An anonymous reader reports that version 4 of "ReiserFS will be released in first quarter. Complete rewrite will support Atomic writing. 2-5 times faster. File corruption will be a thing of the past. Lindows.com is paying for part of it."

4 of 82 comments (clear)

  1. More info by ttfkam · · Score: 4, Informative
    A link to the main project page can give more info.

    Or if that is too much to digest, I wrote a fairly easy to follow summary on kuro5hin.

    --

    - I don't need to go outside, my CRT tan'll do me just fine.
  2. Re:Reiser? Is that you? by ceej · · Score: 4, Informative

    Yes-- this is far too late to save ReiserFS on my installation. I moved all our disks to ext3 a few months ago after experiencing extensive file corruption. A scsi disk went bad. When it went down, all files that had been active at the time were corrupted. Mostly that was several dozen mail spool files. Didn't I switch to a journaled file system in part to avoid this sort of thing? Grrrrrrrrrr.

  3. Re:Reiser? Is that you? by LarryRiedel · · Score: 4, Informative
    A scsi disk went bad. When it went down, all files that had been active at the time were corrupted. Mostly that was several dozen mail spool files. Didn't I switch to a journaled file system in part to avoid this sort of thing?

—————

What to do -
A – Using the ReiserFS excerpt, decide whether each statement agrees with it: (i) the new version of ReiserFS is expected in the first quarter; (ii) the new version is said to be ten times faster; (iii) the commenter ceej moved disks to ext3 after file corruption. Give yes or no for each, with the exact words from the excerpt that decide it.
B – According to the ReiserFS excerpt, who is paying for part of the new version?

Data provided -
—————

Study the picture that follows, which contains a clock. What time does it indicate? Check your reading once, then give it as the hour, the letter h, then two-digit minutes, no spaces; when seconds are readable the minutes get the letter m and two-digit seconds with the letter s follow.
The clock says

—————

Solutions to each task -
A –
(i) Yes: "ReiserFS will be released in first quarter."
(ii) No: "2-5 times faster."
(iii) Yes: "I moved all our disks to ext3 a few months ago after experiencing extensive file corruption."

B – Lindows.com is paying for part of it.